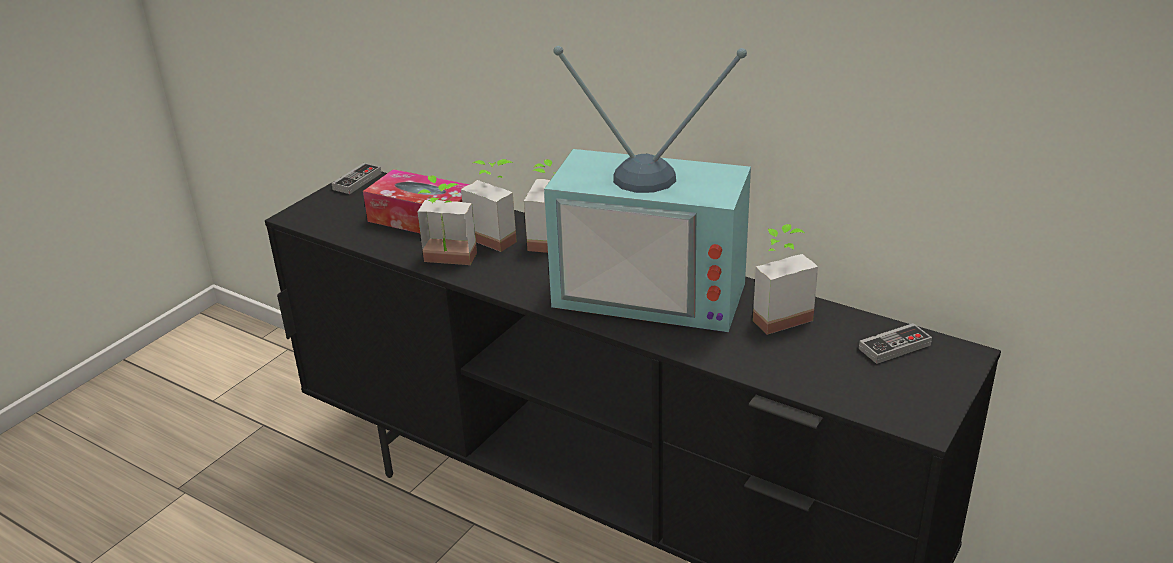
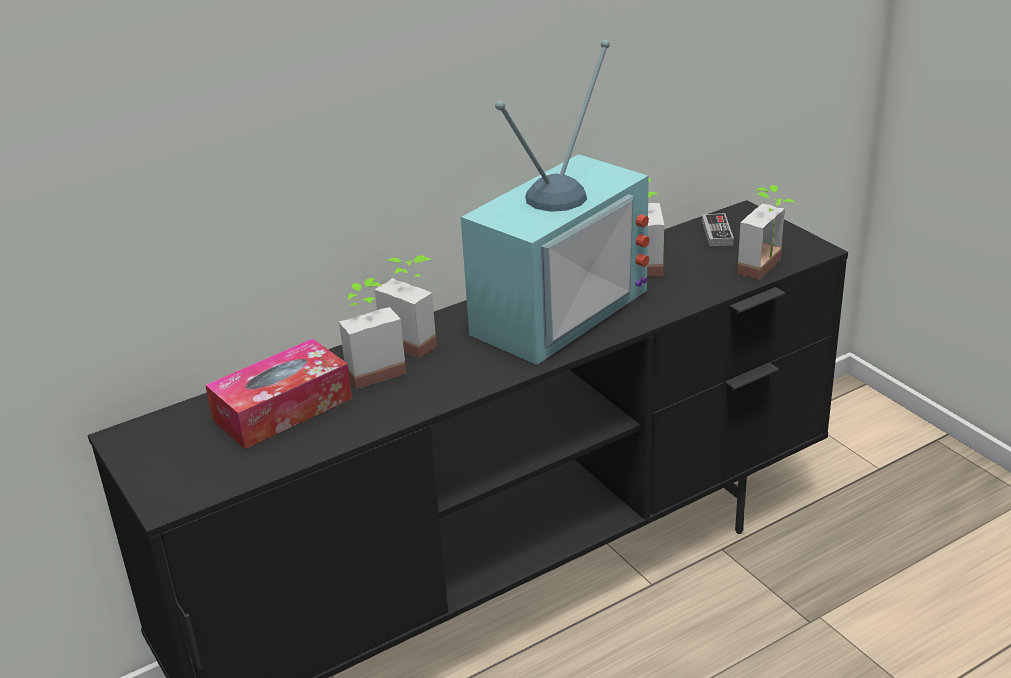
camera: 65 degrees left, 0 degrees up
game controller [331,163,381,194] -> none
potted plant [418,175,477,265] -> potted plant moved to [737,185,795,280]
◇ ◇ ◇ ◇ ◇
Omit every picture, then reproduce the rest of the listing exactly.

camera: 65 degrees left, 0 degrees up
game controller [331,163,381,194] -> none
potted plant [418,175,477,265] -> potted plant moved to [737,185,795,280]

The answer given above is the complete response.